In the first week of January 2014, Europe’s biggest dairy company Groupe Lactalis SA agreed to acquire a controlling stake in India’s Tirumala Milk Products for between US$ 250 million and US$ 300 million (approximately `1,500 to 1,800 crore) according to several Indian business dailies. Lactalis, based in France’s Loire Valley, will buy shares from Hyderabad-based Tirumala’s founders, who own 80% of the company, and from private equity firm the Carlyle Group, which invested about US$ 22 million in the company in 2011 and holds the remaining 20%.
The deal will help Lactalis reduce its dependence on Europe, where it gets 60% of its revenue. India is the world’s biggest milk producer and most of its produce stays at home as a protein staple for its population. The country’s milk product exports are tiny and restricted mainly to south Asian countries. Tirumala’s sales for the financial year ending March 2013 rose 21% to `1,424 crore, according to its website. It had net income of `70 crore in the year. “The company has seven plants across South India, and Lactalis will help expand the company in both North and South India,” said Danda Brahmanandam, Tirumala’s founder and managing director as reported in business daily Mint.

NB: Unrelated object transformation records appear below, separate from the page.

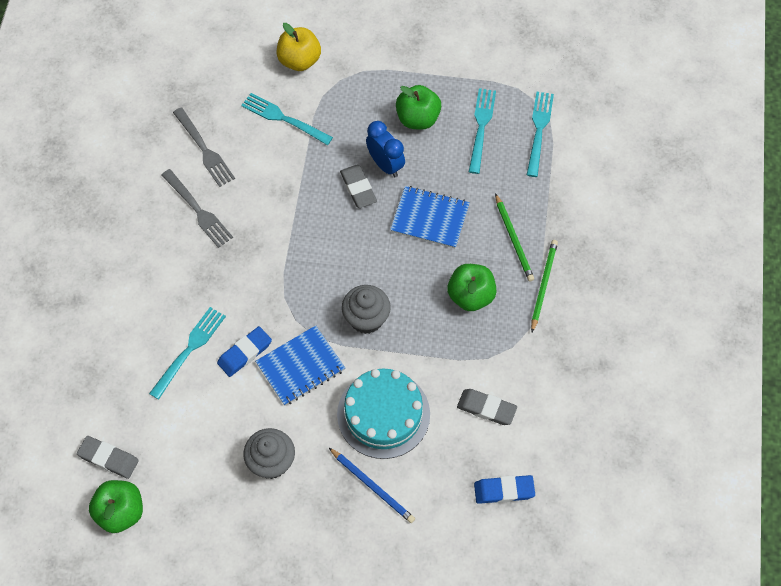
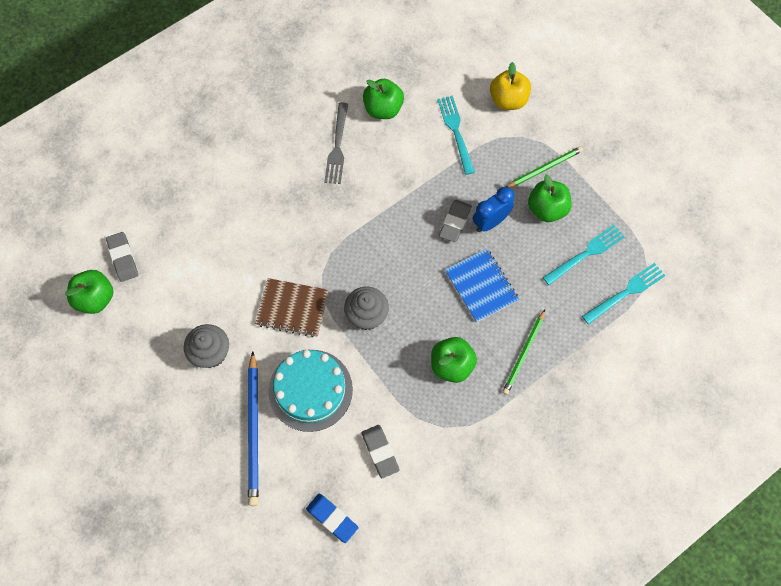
camera: 45 degrees right, 5 degrees up
turquoise fork [149,307,226,400] -> none
grey fork [173,107,235,187] -> green apple [363,79,404,119]
blue eraser [217,326,272,377] -> none
blue notebook [255,325,345,406] -> brown notebook [255,278,329,337]
blue pencil [329,448,415,523] -> blue pencil [248,351,259,506], size x1.53
blue clock [366,121,405,177] -> blue clock turned 135 degrees counterclockwise [473,187,514,232]
green pencil [531,240,558,332] -> green pencil moved to [506,146,583,188]

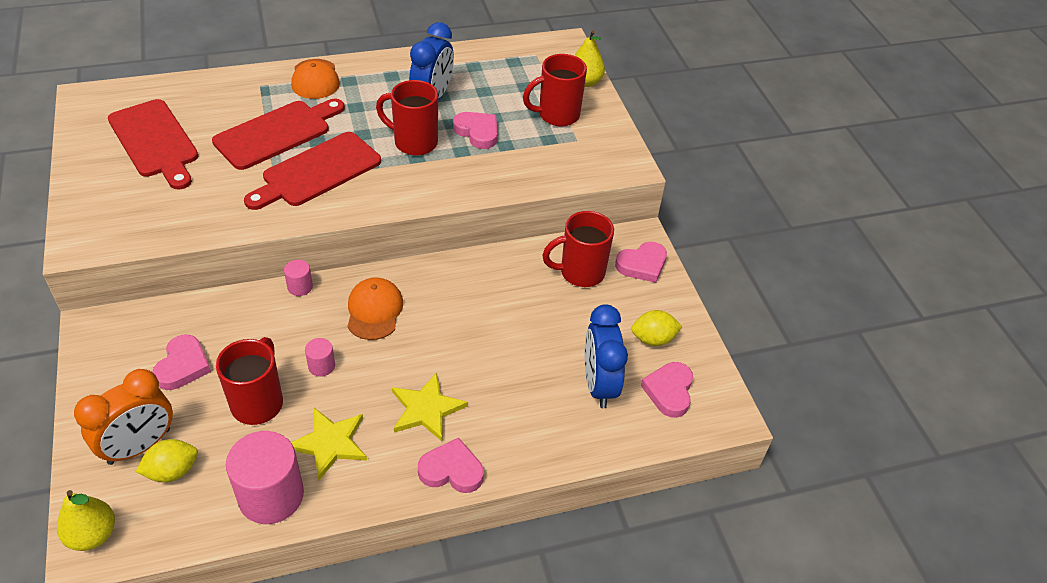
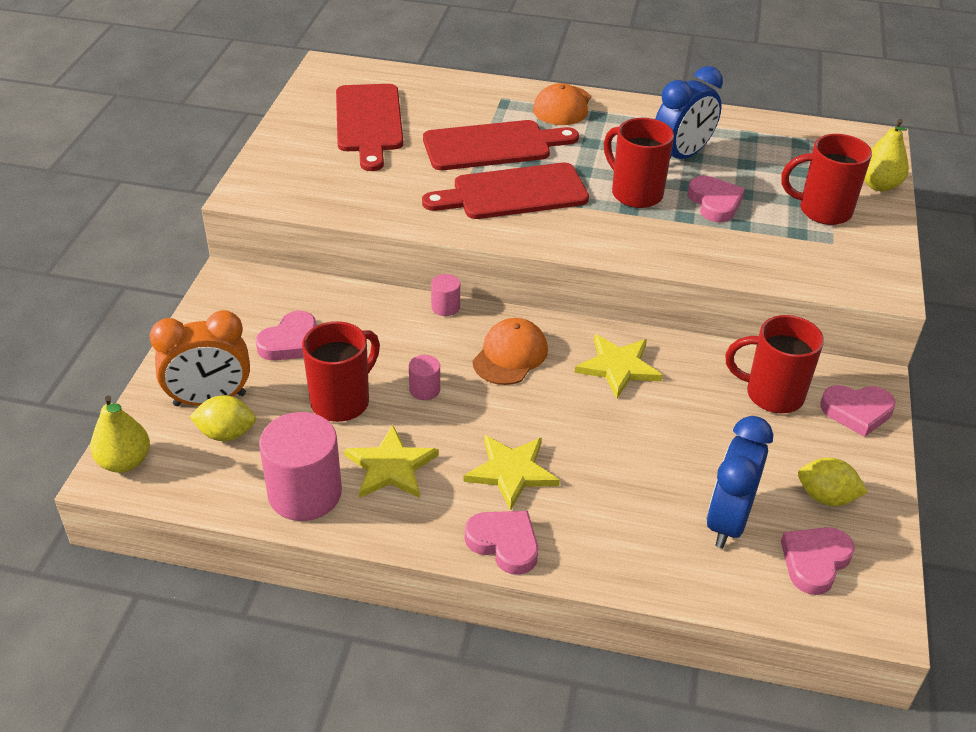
camera: 30 degrees right, 5 degrees down
none -> yellow star [575,334,663,399]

Family-run Lactalis, owner of the Galbani, Lactel and President brands, is Europe’s number one dairy group in terms of revenue. It has grown through acquisitions to reach annual revenues of 15.7 billion Euros, of which Europe accounts for 60%. One of its recent high-profile acquisitions was Italy’s Parmalat group in 2012. According to data compiled by
Bloomberg, foreign companies announced US$ 15.6 billion of acquisitions in India last year, up from US$ 11 billion in 2012.